Se você não consegue ver que essa aposta é pra trazer gente nova, então talvez o problema nem seja o preço. Talvez o problema seja você.
Não se trata de matar a capa dura. Ela que siga existindo, bela e cara como sempre foi. Mas esse novo movimento precisa acontecer com coragem. Precisa acontecer com qualidade. Não dá pra repetir o erro dos mix inchados ou dos encadernados descuidados. Se é pra reconquistar o leitor popular, é preciso respeitá-lo como tal. E isso inclui papel decente, impressão legível e periodicidade que faça sentido.

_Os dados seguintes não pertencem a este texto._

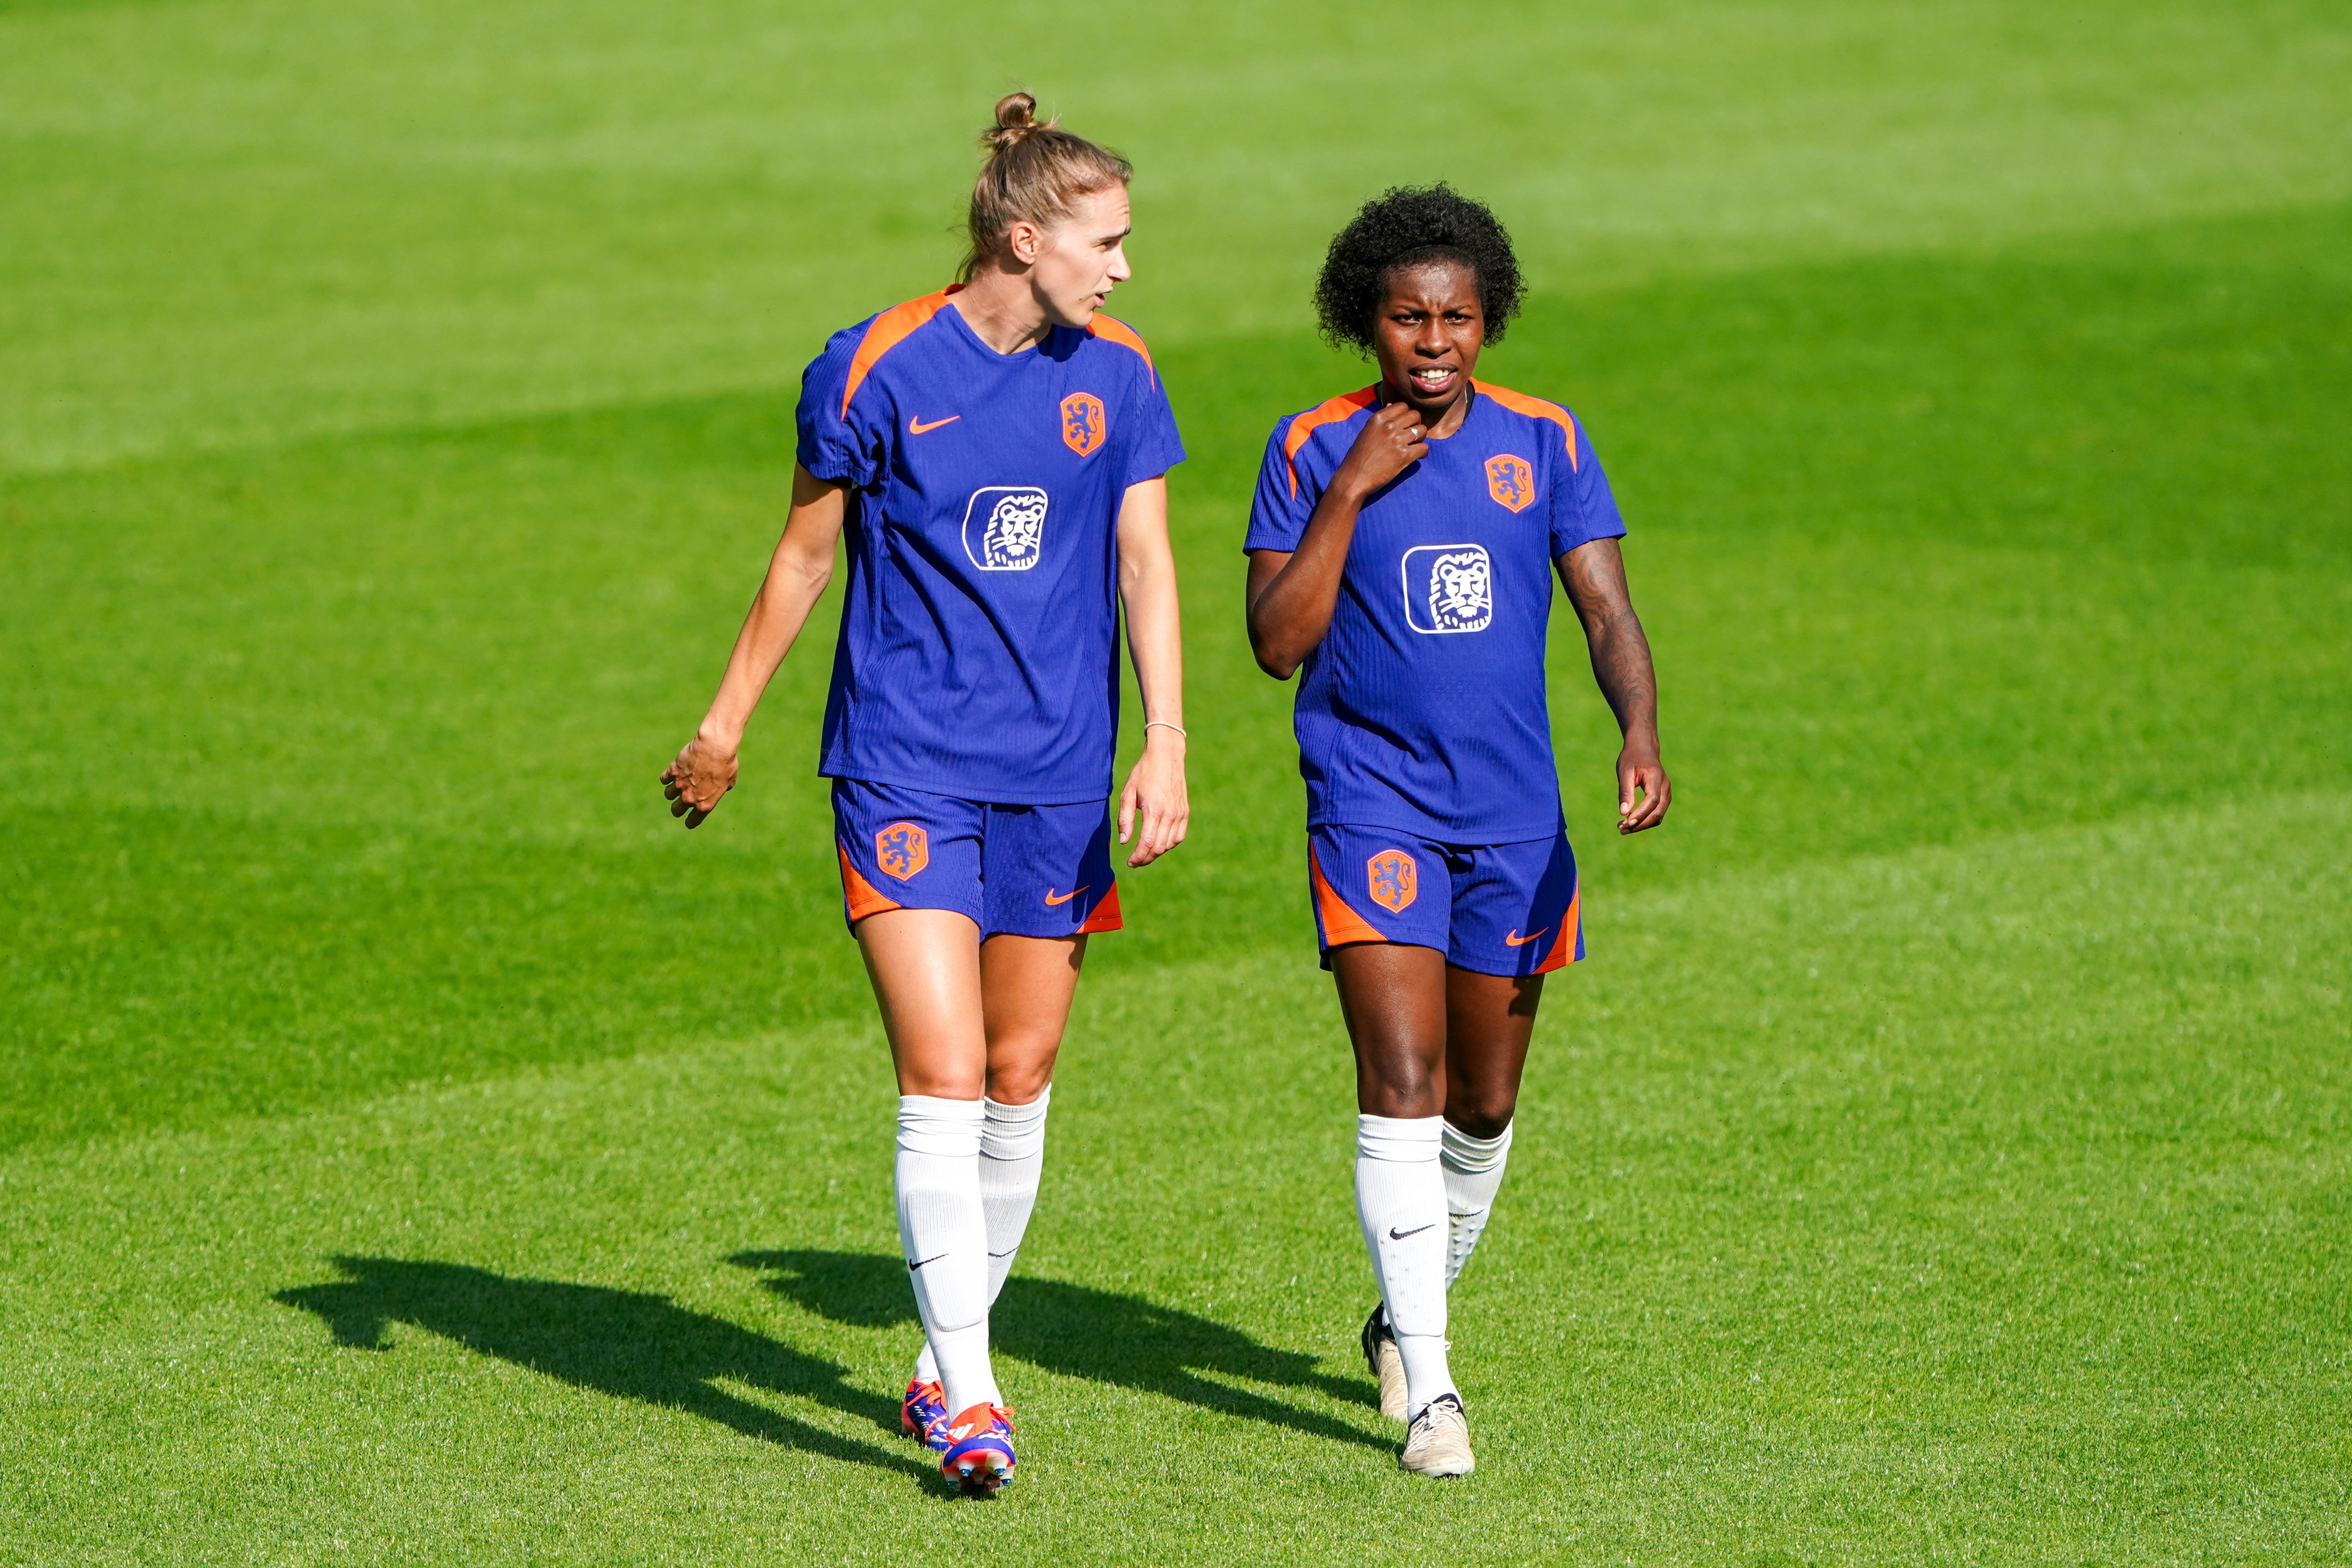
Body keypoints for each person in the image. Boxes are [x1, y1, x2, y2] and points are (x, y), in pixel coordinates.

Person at [661, 92, 1188, 1496]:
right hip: (903, 765)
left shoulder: (1120, 373)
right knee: (943, 1077)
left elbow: (1145, 564)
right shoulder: (873, 366)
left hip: (1059, 779)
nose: (1124, 268)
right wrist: (724, 728)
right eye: (1107, 242)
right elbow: (802, 557)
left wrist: (1169, 741)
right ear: (1025, 238)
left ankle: (939, 1352)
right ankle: (970, 1392)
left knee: (1021, 1079)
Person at [1243, 185, 1669, 1477]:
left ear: (1490, 323)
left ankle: (1398, 1315)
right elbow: (1276, 644)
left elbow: (1603, 607)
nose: (1433, 341)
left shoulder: (1543, 440)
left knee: (1482, 1105)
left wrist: (1639, 731)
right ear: (1362, 324)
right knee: (1404, 1084)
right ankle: (1433, 1390)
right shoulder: (1314, 446)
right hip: (1370, 807)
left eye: (1458, 319)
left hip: (1514, 823)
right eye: (1407, 318)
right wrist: (1353, 494)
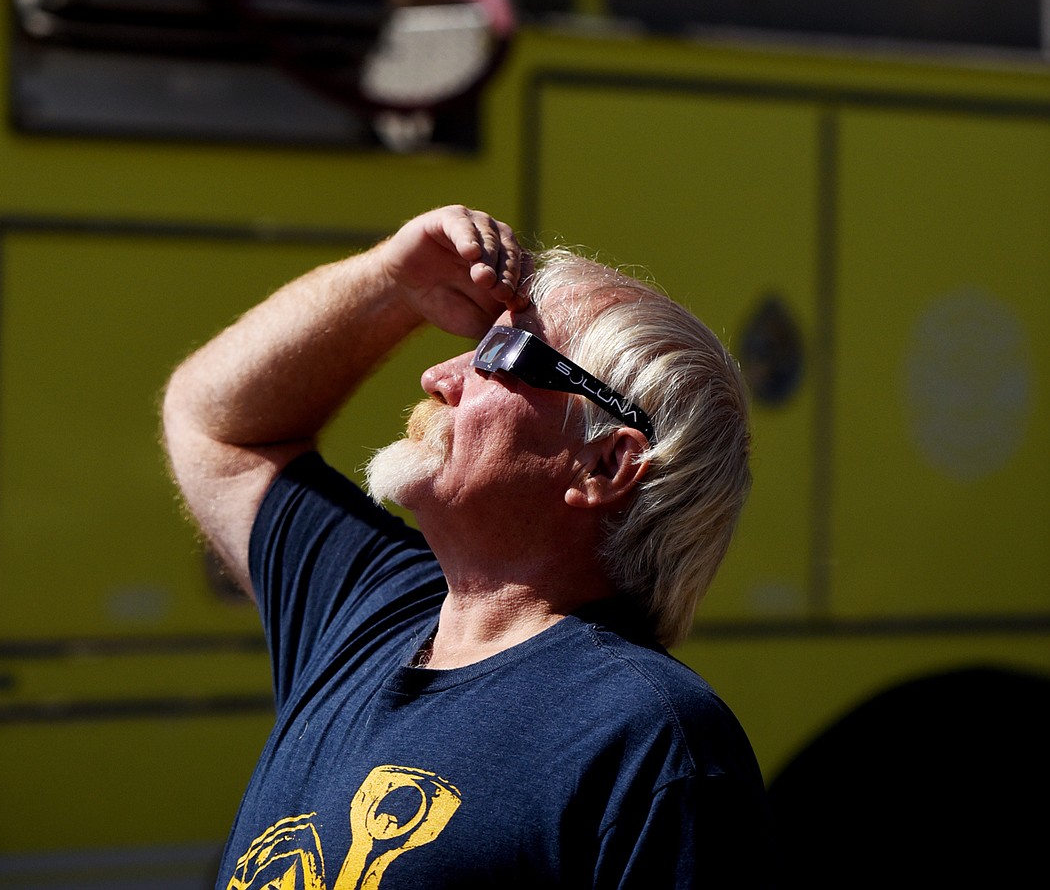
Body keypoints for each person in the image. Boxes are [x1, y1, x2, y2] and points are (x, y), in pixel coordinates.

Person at [162, 204, 774, 889]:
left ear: (604, 465)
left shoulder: (651, 741)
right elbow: (217, 427)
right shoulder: (370, 609)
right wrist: (390, 284)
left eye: (502, 355)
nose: (439, 377)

É cedo pra saber se vai dar certo. Mas é tarde demais pra não tentar. O gibi precisa voltar a caber no bolso e explodir cabeças. Precisa circular, formar leitor, gerar apego. Porque no final do dia, o que segura um mercado não é o colecionador premium. É o moleque que compra um exemplar no sábado e pede outro no domingo.
Se esse novo plano da Panini der certo, a gente pode estar diante de uma nova era de leitores. Se der errado, ao menos foi uma tentativa de reencontro com o que o quadrinho brasileiro sempre teve de melhor: a vocação pra massa.